Apparently Li did not know so much about Chen’s life as she did, though the Party Secretary had hand-picked Chen as his successor.
“It’s a joke made by my father, Party Secretary Li,” Chen said. “Actually I had another idea that evening. Inspector Rohn happened to ask me about the two lines on my folding fan. Daifu’s couplet. My thoughts flowed to the mysterious death of Daifu, and then back to the body in the park. It further supported the supposition that the body had been placed there to distract attention or to shift the blame, as I had suspected in Daifu’s case.”
“But you did not mention that to me, Chief Inspector Chen,” she said.
“Well, these ideas did not coalesce until I got back home late that night. I dug out the poem in an attempt to recollect all the possibilities I had studied before writing it. As an unexpected result. I was able to recite those lines in Moscow Suburb the following day,” he said with a smile. “No, it’s not my favorite poem, Inspector Rohn, though it might have put me in a poetic mood at the Huating Market.”
Party Secretary Li looked at Chen, and then at Catherine, before he broke into a broad smile. “That’s how Chief Inspector Chen moves in his investigation-by leaps and bounds.”
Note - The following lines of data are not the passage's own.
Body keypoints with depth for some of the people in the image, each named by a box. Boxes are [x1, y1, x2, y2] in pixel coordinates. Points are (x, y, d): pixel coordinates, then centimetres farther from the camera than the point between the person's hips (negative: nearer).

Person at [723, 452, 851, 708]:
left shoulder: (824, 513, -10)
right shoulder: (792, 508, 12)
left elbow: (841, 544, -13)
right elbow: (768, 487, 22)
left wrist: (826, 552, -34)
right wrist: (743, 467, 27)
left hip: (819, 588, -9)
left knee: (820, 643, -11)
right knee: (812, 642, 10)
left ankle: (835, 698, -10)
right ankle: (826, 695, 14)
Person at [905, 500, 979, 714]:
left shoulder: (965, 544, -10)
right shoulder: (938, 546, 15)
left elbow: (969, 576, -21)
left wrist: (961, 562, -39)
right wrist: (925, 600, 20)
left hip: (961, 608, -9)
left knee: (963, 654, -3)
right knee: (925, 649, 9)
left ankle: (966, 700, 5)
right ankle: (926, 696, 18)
“As for what happened at the market, let me say a word about contingency. There’s no better way to describe it. I happened to be there, together with Inspector Rohn. As she put it, it’s a chain of seemingly irrelevant links. Daifu’s couplet, a light green cellular phone, the rain, the line of Oriole’s wet footprints, Su Dongpu’s lines. So I thought of the poetry anthology left at Wen’s home. If one link had been missing, we would not be sitting here at this moment.”
She wondered whether his colleagues could follow this cryptic explanation. She happened to be there, but even she did not understand all his references. The light green cellular phone, for instance. He had never mentioned that before.
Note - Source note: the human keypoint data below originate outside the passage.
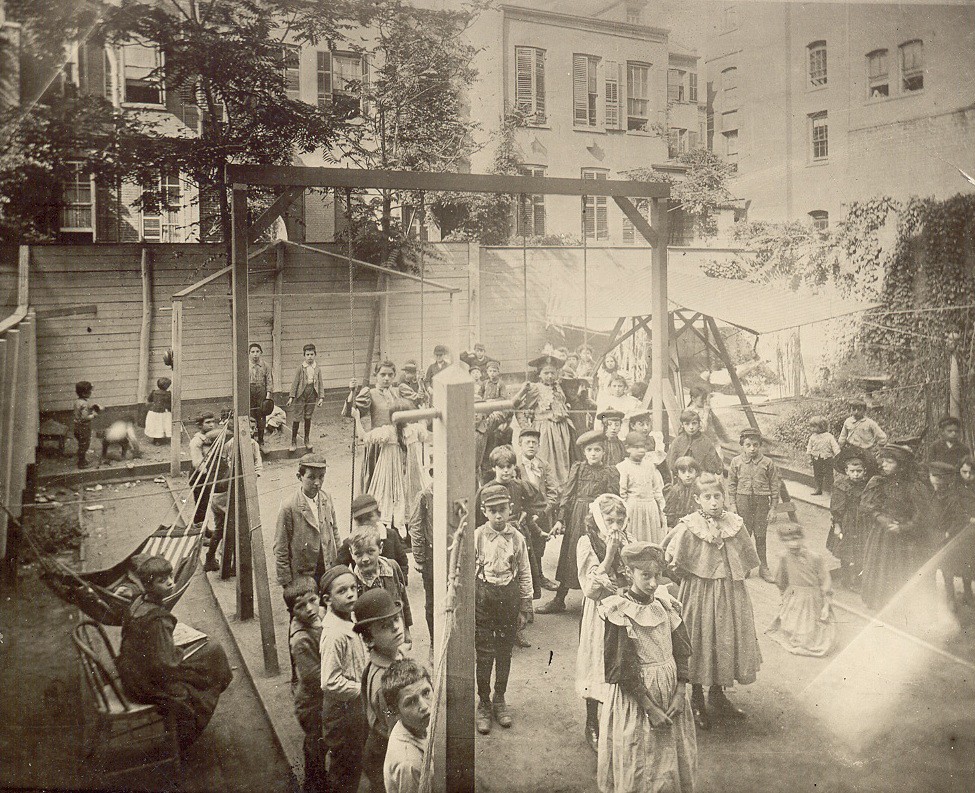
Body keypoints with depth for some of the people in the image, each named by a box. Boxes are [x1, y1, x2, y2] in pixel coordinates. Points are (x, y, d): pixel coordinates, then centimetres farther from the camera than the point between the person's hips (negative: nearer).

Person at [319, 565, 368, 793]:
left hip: (355, 709, 9)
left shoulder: (348, 621, 1)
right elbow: (331, 684, -31)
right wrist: (365, 688, -20)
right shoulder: (335, 634, -29)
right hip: (343, 714, -9)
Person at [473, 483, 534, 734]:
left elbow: (524, 574, 5)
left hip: (509, 596, 2)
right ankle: (483, 704, 18)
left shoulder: (516, 537, -2)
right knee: (484, 654, 2)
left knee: (504, 652, 13)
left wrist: (524, 608, 6)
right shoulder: (477, 537, -7)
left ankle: (500, 700, 30)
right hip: (483, 597, -2)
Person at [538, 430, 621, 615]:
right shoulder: (577, 469, 5)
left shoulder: (611, 473, 0)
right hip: (575, 517, 2)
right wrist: (560, 519, -4)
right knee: (570, 556, 8)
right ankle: (559, 600, 16)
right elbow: (566, 494, 3)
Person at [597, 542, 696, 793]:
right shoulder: (619, 612, -14)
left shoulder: (666, 604, 2)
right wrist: (651, 708, -17)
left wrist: (680, 693, -7)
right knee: (637, 769, 4)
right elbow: (623, 671, -15)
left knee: (677, 758, 14)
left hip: (672, 690, 5)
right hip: (635, 694, -5)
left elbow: (682, 652, 4)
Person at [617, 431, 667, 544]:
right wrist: (622, 513, -9)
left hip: (651, 508, 5)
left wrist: (661, 511, 12)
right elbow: (621, 493, -6)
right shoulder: (622, 467, -4)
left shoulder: (650, 465, 10)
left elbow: (657, 489, 13)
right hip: (632, 508, -4)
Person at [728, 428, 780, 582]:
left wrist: (773, 506, 1)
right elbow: (731, 484, 6)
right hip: (743, 500, 1)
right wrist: (733, 504, 2)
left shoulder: (767, 463, -3)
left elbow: (774, 486, 2)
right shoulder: (736, 462, 0)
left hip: (761, 501, 0)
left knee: (760, 535, 6)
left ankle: (763, 567, 18)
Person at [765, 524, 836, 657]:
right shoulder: (784, 559, -7)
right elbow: (781, 582, 11)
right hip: (794, 602, 2)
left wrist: (826, 605, -11)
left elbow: (825, 582, -10)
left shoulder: (815, 558, -17)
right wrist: (784, 597, 18)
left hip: (815, 603, -2)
Yu made an obvious effort to refrain from asking questions. Qian remained respectfully self-effacing throughout. But Li appeared eager to season the discussion with political clichés.
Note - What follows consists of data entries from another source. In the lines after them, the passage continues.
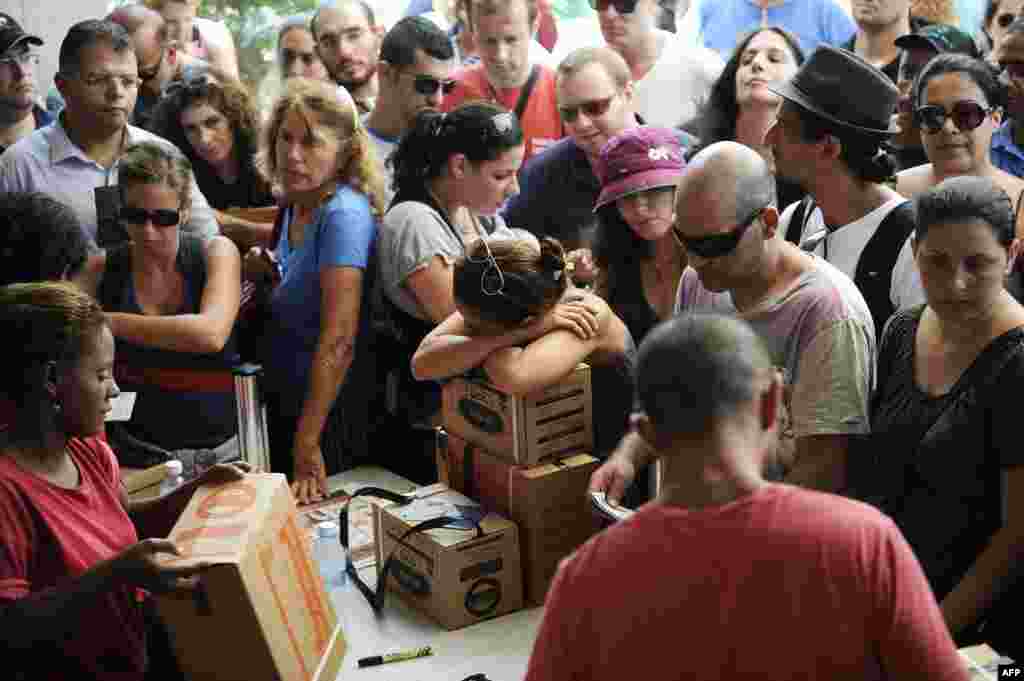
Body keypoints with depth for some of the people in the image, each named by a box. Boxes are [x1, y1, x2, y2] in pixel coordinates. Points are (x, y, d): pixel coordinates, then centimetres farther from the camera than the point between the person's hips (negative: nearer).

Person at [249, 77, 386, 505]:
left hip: (329, 410, -9)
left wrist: (307, 443, -29)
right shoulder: (295, 206, 4)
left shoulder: (344, 214, -23)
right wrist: (266, 266, -2)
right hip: (285, 398, 9)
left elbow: (338, 340, -28)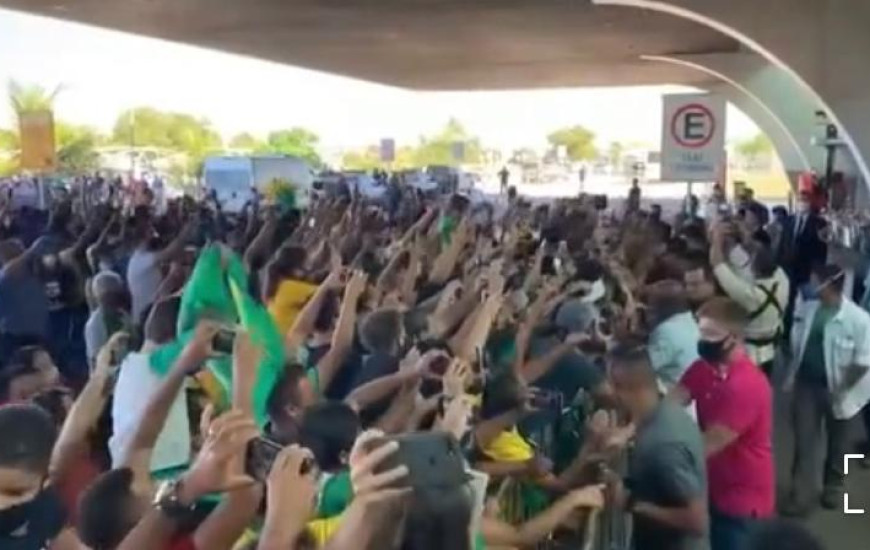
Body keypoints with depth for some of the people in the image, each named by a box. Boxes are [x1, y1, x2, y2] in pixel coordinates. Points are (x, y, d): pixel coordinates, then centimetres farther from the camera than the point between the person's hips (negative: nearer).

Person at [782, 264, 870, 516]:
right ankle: (801, 497, 13)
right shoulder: (806, 309, -4)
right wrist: (794, 374, 2)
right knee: (804, 442, 5)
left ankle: (834, 486, 40)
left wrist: (842, 389, -13)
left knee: (837, 442, 18)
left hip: (835, 389, -3)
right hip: (807, 384, 3)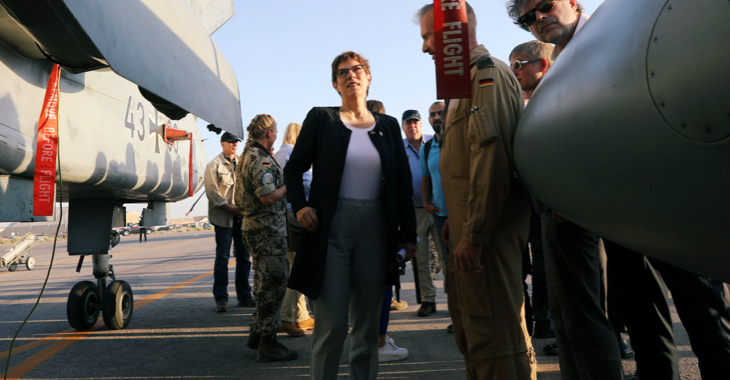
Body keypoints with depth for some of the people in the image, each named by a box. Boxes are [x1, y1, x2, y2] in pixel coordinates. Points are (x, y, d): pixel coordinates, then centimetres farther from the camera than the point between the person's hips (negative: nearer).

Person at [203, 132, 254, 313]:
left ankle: (244, 296, 17)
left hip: (242, 215, 5)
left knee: (244, 256, 7)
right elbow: (211, 191, -7)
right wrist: (229, 207, -15)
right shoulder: (214, 165, 1)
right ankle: (221, 298, 5)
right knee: (222, 257, -3)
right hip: (223, 216, -4)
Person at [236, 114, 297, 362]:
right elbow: (268, 198, -24)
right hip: (268, 230, -11)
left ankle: (256, 334, 29)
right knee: (274, 284, -3)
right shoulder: (261, 160, -18)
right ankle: (268, 344, 6)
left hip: (255, 227, 11)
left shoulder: (249, 156, 15)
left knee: (266, 284, 19)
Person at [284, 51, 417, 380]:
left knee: (368, 321, 12)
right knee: (331, 323, -1)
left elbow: (403, 183, 9)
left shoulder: (388, 125, 11)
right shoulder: (320, 119, 4)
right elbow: (294, 169, 6)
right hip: (331, 228, -3)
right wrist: (300, 205, -11)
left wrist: (408, 233, 5)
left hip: (376, 229, 3)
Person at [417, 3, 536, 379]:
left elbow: (491, 151, -23)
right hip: (468, 230, 11)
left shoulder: (487, 71, -10)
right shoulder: (468, 78, 22)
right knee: (469, 328, 19)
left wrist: (474, 234, -23)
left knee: (494, 335, -4)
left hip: (488, 232, -11)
“You have performed brilliant work in the glorious tradition of the Chinese police force, Chief Inspector Chen,” Li declared, though perhaps he was still largely in the dark.
“I could not have made progress without the collaboration of Inspector Rohn, or the work of Detective Yu,” Chen said earnestly. “In his interview with Zheng, for example, Detective Yu pushed for the clarification of a gangster’s phrase- She changed her mind. What did he mean-changed her mind? That was a question I had in my mind while talking with Wen the following day.”
“You kept a lot of questions to yourself, Chief Inspector Chen,” Catherine said.
“I was not sure whether they were worth exploring, Inspector Rohn. After our visit to Wen, you asked me why I insisted on talking to Wen and Liu instead of bringing in the local police. For one thing, Wen’s cup is full. I did not want to put too much pressure on her. But there’s another reason. I tried to find some answers from my conversation with them.”
“Did you find any?”
“Not from Liu, except that Wen had not told him anything. Then we both talked to Wen. What she said about her life in Fujian was true, but she did not say a single word about the gang’s contact with her. Nor did she really answer my question about the delay in making her passport application. But what made me most suspicious was her insistence on going back to Fujian.”